[Records drawn from a dataset]
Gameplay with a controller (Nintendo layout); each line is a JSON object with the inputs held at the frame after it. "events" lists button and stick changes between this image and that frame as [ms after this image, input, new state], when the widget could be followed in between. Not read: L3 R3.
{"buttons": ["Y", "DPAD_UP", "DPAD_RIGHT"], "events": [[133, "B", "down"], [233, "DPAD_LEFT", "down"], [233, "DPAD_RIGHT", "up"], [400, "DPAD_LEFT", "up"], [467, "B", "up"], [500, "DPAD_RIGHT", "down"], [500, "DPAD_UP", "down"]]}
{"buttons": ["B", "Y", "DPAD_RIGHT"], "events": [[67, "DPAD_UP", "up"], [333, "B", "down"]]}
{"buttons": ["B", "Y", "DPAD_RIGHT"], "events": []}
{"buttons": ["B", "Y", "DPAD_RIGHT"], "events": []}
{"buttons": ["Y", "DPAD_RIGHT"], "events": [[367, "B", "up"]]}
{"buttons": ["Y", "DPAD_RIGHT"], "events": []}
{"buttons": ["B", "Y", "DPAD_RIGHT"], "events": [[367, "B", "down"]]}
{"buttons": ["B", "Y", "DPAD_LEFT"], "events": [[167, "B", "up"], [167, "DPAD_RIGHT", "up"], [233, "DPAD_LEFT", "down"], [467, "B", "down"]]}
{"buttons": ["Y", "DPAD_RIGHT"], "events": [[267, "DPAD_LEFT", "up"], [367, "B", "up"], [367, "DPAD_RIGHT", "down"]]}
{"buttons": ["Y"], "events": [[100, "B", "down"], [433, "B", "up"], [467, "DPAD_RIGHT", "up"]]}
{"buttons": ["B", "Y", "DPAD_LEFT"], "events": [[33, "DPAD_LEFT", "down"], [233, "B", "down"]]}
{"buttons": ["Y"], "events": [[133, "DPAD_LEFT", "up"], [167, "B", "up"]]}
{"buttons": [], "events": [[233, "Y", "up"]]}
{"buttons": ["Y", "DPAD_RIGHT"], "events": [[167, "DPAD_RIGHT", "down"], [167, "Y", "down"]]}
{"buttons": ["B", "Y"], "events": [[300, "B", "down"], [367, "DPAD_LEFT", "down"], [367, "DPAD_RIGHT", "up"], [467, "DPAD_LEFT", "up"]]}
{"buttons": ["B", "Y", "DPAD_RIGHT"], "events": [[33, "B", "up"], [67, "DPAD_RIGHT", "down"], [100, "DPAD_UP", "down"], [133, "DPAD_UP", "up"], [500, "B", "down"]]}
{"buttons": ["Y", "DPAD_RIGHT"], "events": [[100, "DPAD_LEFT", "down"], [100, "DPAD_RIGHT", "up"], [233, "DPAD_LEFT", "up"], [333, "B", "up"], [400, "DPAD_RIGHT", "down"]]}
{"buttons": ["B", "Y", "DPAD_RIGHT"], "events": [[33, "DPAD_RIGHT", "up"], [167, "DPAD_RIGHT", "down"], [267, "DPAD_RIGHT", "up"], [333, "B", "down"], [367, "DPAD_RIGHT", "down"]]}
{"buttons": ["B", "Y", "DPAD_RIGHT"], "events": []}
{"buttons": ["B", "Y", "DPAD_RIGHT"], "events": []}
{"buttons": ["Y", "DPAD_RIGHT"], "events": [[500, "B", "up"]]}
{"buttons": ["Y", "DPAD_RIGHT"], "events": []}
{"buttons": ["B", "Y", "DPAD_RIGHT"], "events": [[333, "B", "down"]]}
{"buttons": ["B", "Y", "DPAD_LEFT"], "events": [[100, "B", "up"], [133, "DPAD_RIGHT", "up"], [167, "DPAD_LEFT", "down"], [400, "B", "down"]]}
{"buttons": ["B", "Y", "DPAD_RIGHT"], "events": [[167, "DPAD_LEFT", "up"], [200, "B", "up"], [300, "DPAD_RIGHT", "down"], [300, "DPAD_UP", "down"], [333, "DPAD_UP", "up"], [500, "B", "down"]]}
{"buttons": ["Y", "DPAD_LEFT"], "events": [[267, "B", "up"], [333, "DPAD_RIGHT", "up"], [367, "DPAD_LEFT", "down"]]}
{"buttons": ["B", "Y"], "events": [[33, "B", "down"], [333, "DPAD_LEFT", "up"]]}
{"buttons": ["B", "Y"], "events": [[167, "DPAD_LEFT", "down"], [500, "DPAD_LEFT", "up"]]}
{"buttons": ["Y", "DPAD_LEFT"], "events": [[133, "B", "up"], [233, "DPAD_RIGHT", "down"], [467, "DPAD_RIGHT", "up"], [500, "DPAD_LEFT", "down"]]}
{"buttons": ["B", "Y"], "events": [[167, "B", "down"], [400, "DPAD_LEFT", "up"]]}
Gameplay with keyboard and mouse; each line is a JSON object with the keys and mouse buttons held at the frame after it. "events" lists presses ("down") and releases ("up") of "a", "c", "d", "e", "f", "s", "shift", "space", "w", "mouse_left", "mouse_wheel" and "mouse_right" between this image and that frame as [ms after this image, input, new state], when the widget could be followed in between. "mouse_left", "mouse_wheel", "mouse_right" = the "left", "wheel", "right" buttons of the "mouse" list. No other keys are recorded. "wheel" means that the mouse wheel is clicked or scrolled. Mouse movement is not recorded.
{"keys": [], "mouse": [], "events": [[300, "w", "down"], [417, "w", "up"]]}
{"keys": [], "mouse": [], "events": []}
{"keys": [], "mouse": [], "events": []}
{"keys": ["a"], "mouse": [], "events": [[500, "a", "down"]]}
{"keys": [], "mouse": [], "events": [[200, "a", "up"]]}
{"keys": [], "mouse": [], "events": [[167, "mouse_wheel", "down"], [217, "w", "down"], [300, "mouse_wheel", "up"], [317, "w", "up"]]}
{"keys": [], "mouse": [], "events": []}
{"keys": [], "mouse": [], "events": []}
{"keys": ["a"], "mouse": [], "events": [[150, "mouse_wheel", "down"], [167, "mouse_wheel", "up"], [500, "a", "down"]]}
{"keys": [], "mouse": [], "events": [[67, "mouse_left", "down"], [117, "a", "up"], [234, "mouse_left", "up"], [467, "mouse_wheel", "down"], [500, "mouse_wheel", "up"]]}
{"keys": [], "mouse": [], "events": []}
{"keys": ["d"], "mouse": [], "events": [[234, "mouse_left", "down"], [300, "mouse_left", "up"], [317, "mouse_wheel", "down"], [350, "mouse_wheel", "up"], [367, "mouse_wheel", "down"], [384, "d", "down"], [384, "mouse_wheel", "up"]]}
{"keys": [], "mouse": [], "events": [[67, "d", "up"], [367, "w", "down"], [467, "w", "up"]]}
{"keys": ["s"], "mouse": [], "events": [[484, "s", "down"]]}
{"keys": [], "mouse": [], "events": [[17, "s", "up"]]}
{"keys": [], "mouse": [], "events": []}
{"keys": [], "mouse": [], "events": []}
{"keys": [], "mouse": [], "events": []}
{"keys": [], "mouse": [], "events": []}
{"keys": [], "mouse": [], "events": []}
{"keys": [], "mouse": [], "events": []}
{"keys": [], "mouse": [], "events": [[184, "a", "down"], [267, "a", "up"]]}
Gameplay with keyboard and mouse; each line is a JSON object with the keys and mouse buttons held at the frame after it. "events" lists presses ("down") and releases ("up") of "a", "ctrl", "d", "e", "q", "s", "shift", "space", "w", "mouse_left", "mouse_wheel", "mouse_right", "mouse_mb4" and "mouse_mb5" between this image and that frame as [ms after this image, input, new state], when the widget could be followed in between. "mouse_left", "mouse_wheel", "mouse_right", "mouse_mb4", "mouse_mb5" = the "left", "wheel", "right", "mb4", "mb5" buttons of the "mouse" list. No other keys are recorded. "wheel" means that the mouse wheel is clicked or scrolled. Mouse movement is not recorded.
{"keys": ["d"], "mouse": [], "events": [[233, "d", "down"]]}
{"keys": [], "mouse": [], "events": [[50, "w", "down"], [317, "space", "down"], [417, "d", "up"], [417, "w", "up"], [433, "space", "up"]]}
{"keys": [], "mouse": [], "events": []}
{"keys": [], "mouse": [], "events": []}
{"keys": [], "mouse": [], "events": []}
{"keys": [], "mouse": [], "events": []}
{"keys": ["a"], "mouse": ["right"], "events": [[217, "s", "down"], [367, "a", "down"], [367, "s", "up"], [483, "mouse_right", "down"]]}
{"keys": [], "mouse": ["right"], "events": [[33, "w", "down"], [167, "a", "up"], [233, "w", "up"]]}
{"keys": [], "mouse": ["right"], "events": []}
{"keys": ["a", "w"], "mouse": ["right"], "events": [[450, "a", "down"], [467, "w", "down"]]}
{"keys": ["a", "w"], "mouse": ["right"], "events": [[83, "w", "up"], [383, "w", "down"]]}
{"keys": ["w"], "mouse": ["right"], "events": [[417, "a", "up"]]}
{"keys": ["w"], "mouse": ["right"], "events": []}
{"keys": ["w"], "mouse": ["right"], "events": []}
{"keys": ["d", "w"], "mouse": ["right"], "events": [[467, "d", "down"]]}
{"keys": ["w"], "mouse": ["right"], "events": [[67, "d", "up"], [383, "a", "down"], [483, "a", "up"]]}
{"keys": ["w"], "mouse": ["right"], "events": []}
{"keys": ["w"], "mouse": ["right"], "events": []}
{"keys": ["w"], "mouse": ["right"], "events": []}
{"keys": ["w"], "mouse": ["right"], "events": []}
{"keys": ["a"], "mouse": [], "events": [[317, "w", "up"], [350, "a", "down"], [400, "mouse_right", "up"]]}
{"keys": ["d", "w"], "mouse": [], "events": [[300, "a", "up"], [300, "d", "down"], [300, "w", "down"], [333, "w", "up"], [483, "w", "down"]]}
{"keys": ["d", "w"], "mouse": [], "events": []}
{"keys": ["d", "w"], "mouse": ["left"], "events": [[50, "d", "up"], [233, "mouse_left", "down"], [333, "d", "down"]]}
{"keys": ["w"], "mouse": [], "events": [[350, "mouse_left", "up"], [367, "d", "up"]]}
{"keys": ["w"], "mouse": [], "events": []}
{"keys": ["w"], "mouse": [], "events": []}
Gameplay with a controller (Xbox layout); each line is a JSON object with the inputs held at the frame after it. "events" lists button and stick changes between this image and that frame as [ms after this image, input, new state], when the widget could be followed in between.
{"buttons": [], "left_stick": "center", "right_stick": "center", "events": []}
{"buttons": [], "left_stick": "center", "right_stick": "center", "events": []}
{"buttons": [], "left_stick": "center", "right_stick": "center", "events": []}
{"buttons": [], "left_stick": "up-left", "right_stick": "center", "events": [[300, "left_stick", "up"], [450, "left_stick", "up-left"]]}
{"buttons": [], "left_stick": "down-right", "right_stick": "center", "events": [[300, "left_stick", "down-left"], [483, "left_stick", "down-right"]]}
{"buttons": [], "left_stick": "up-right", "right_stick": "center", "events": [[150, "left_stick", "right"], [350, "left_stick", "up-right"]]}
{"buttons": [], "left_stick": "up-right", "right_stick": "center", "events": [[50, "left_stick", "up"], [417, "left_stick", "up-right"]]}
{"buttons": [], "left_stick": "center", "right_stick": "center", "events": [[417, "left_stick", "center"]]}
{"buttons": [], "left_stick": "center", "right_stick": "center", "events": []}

Task to complete
Those lines above that contain the string "controller" should be returned.

Task response
Gameplay with a controller (Nintendo layout); each line is a JSON object with the inputs held at the frame after it. "events" lists button and stick changes between this image and that frame as [ms after this image, input, new state], when the widget could be followed in between. Not read: L3 R3.
Gameplay with a controller (Xbox layout); each line is a JSON object with the inputs held at the frame after it. "events" lists button and stick changes between this image and that frame as [ms after this image, input, new state], when the widget could be followed in between.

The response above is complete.